Induced pluripotent stem cells (otherwise known as iPSCs) are derived from adult somatic cells and reprogrammed by inducing factors and genes to be pluripotent. They’re akin to embryonic stem cells in several ways, and with the recent progresses in iPSC-based therapy and reprogramming, scientists have noted huge potential for these cells in disease modeling and personalized medicine.
Alice Chang, Ph.D. explains how, discovered in 2006 by Yamanaka lab at Kyoto University in late 2007, this healthcare breakthrough allowed researchers to garner pluripotent stem cells without the ethically gray usage of embryos, offering a powerful method to de-differentiate cells. Incredibly, tissues derived from these cells are a near-identical match to the cell donor.
Creating iPS Cells
These days, professionals use many different methods to reprogram somatic cells into iPSCs.
Initially, genomic integration coupled with high expression of four factors could form iPS cells from fibroblast cells. However, continued research shows they can actually be generated from fibroblasts by integration of just three of the four factors (namely Oct4, Klf4, and Sox2). Such studies have noted that ectopic expression of the three factors is necessary for transforming somatic cells into induced pluripotent stem cells.
In more recent history, scientists have discovered different growth factors and compounds that can improve reprogramming efficiency, like combining BIX-01294 and BayK8644s with Oct4/Klf4 to derive iPSCs from mouse embryonic fibroblasts.
Furthermore, retroviruses have been utilized to reprogram somatic cells, showcasing their effectiveness for amalgamating exogenous genes into somatic cells’ genomes to create both mouse and human iPSCs. Although, retroviral vectors may come with too-significant risks to end up being wholly useful for patients.
Luckily, several strategies were created in response to address this issue. One of the most popular is the implementation of CRISPR-Cas9 technology, enabling iPSCs generation with next to no genetic mutation.
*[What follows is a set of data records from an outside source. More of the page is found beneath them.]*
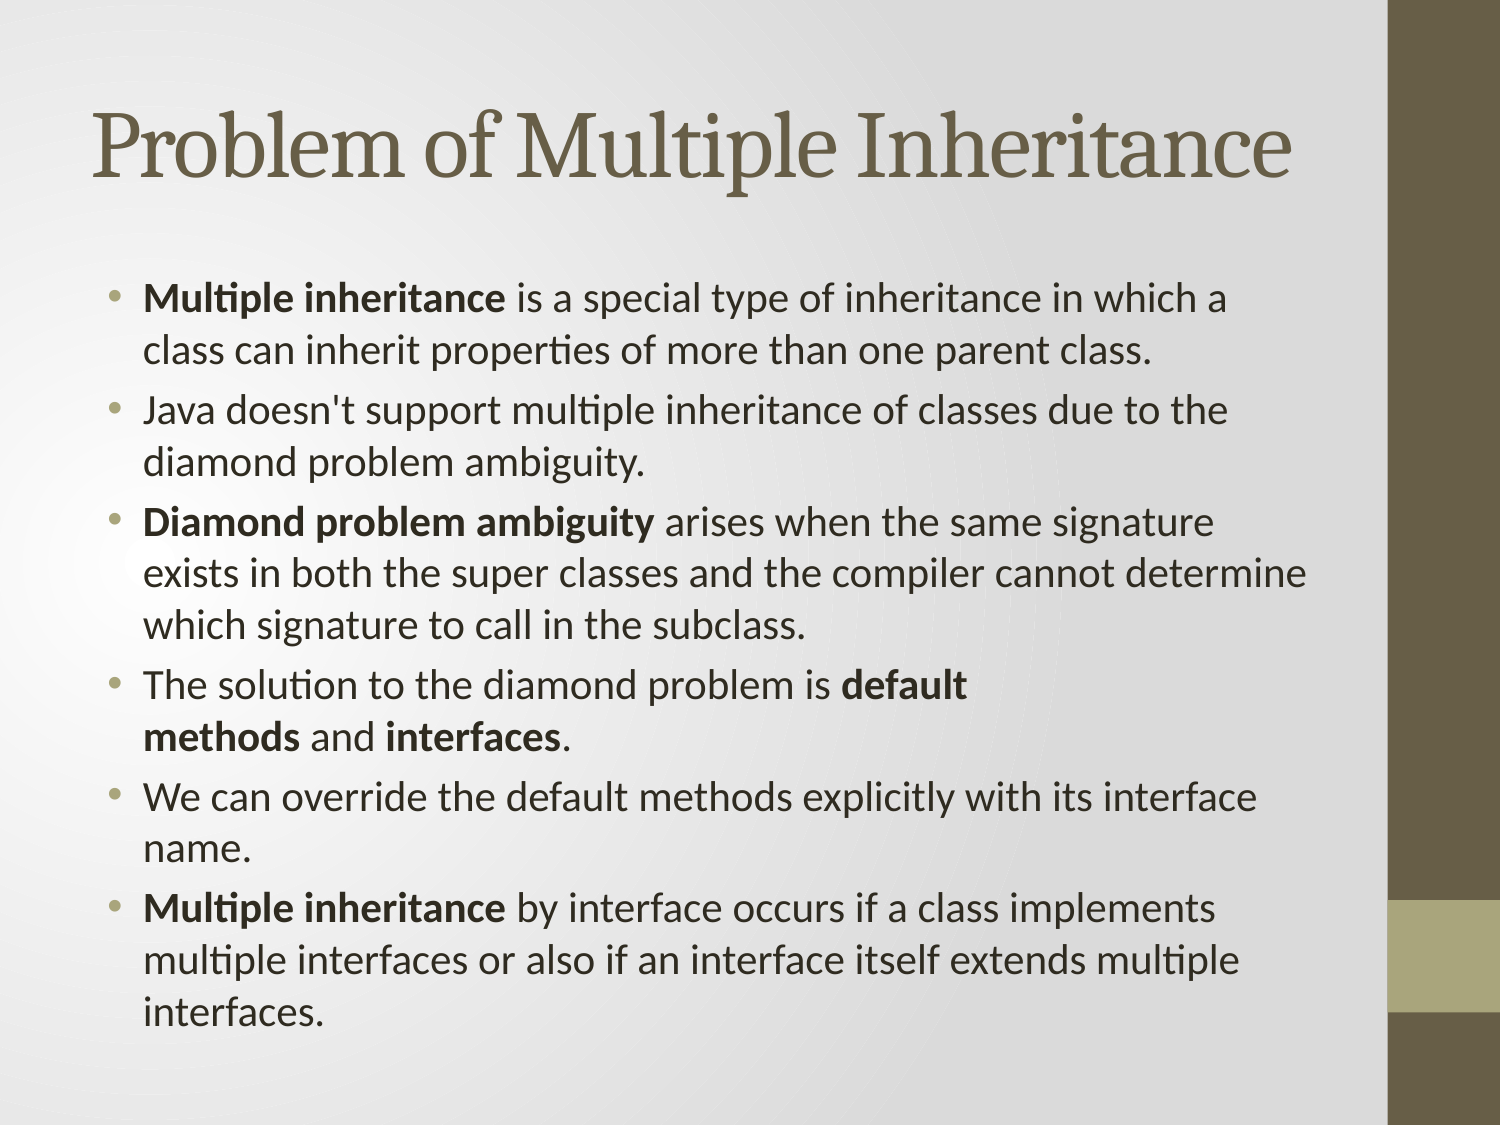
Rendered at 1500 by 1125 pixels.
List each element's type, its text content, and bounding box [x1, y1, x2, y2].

title Problem of Multiple Inheritance [75, 45, 1325, 233]
list Multiple inheritance is a special type of inheritance in which a class can inherit properties of more than one parent class. Java doesn't support multiple inheritance of classes due to the diamond problem ambiguity. Diamond problem ambiguity arises when the same signature exists in both the super classes and the compiler cannot determine which signature to call in the subclass. The solution to the diamond problem is default methods and interfaces. We can override the default methods explicitly with its interface name. Multiple inheritance by interface occurs if a class implements multiple interfaces or also if an interface itself extends multiple interfaces. [75, 262, 1325, 1050]
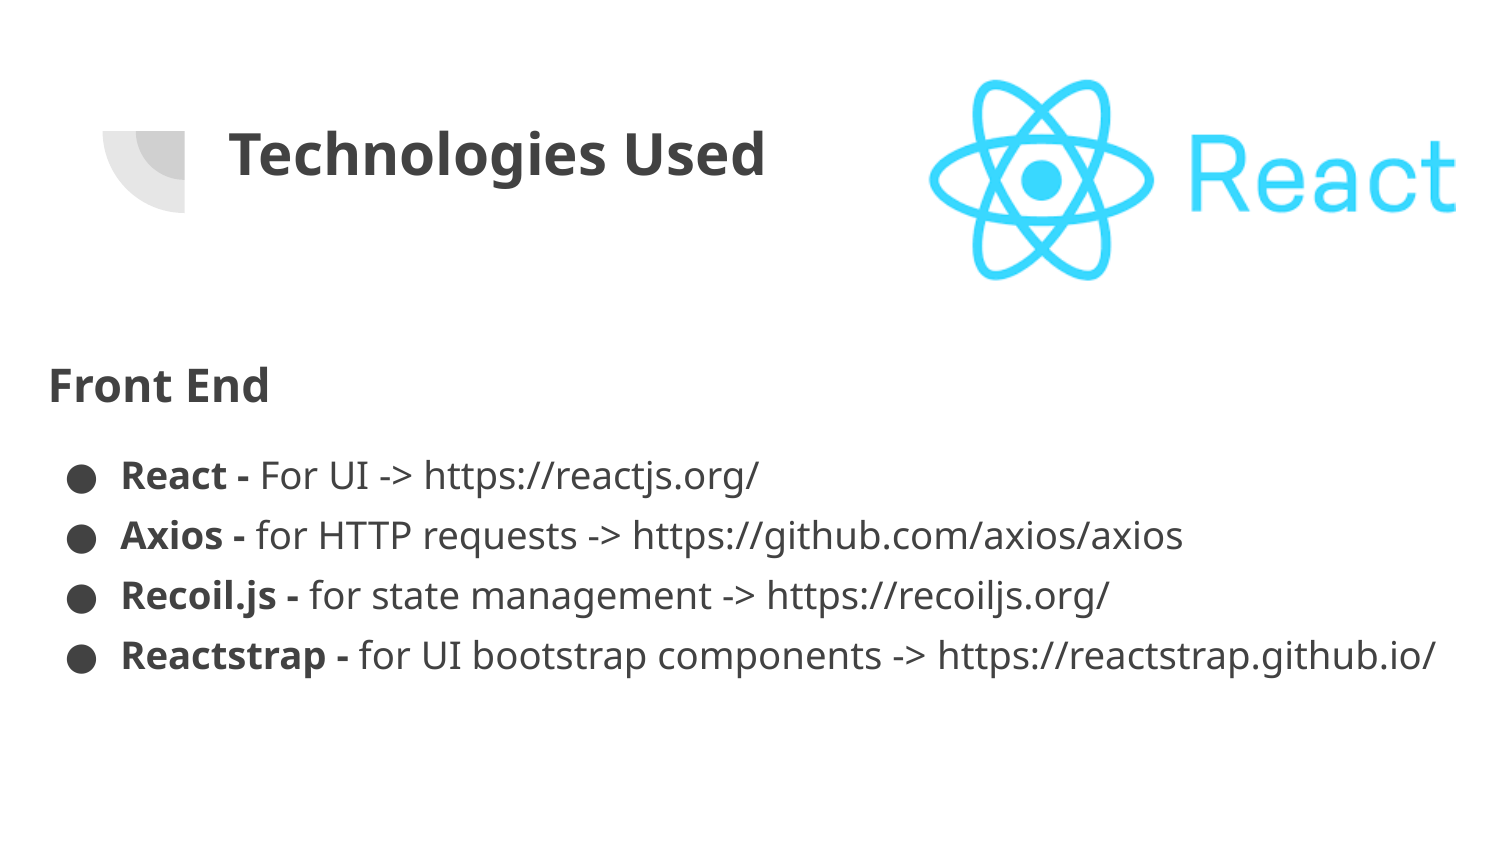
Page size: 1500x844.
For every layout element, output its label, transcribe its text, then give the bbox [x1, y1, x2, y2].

list Front End React - For UI -> https://reactjs.org/ Axios - for HTTP requests -> https://github.com/axios/axios Recoil.js - for state management -> https://recoiljs.org/ Reactstrap - for UI bootstrap components -> https://reactstrap.github.io/ [32, 328, 1456, 746]
title Technologies Used [213, 98, 909, 263]
picture [914, 65, 1456, 295]
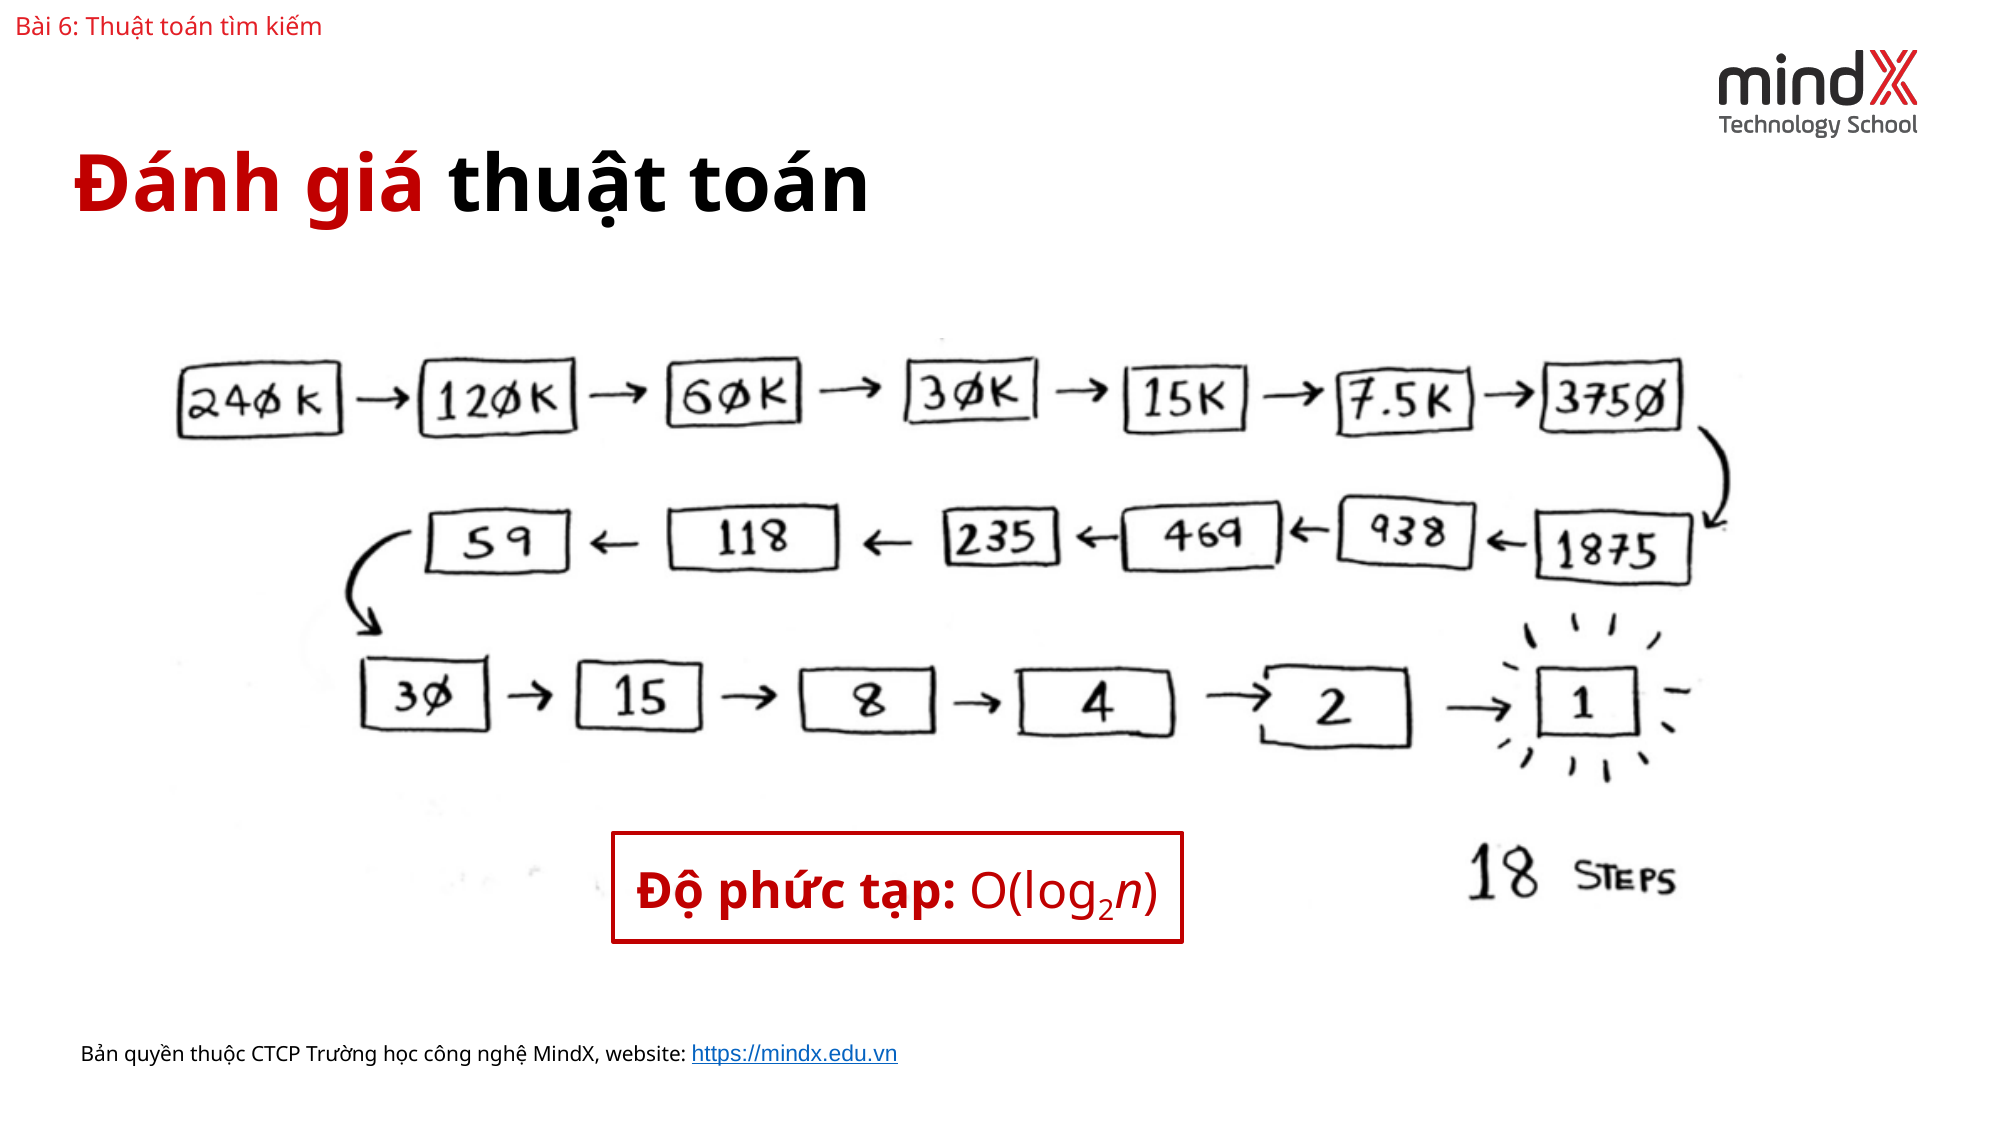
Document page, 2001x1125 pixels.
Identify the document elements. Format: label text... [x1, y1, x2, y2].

Induced Pluripotent Stem Cells Potential in Disease Modeling
Induced pluripotent stem cells are invaluable when it comes to disease modeling, allowing professionals to create patient-specific models to accelerate research in precision medicine. The following are the most prevalent:
- Parkinson’s disease iPSC model — These models avoid the likelihood of species differences between mice and humans. Plus, they’re derived from PD patients, so iPSCs capture the complete picture of genetic risk factors, rather than the simplicity of the cellular and animal models previously used.
- Cardiomyopathy iPSC model — With models derived from iPSCs, scientists can recapitulate the pathological earmarks of hypertrophic cardiomyopathy instead of relying on rodent models that don’t provide a comprehensive overview.
iPSCs Show Promise for Generating Patient-Specific Cells in Personalized Treatments
Otherwise dubbed precision medicine, personalized medicine provides tailored treatment that considers the genetic, clinical, and environmental characteristics of each patient, providing quite substantial benefits over conventional medicine.
The application of iPSCs in this field shows potential for personalized cancer therapy, drug development, and tissue regeneration. Various reprogramming and expansion techniques are being studied to make the utilization off iPSCs in personalized medicine into a widespread phenomenon. While it will certainly take a long time for this to take effect, it’s no less exciting to those working in the field.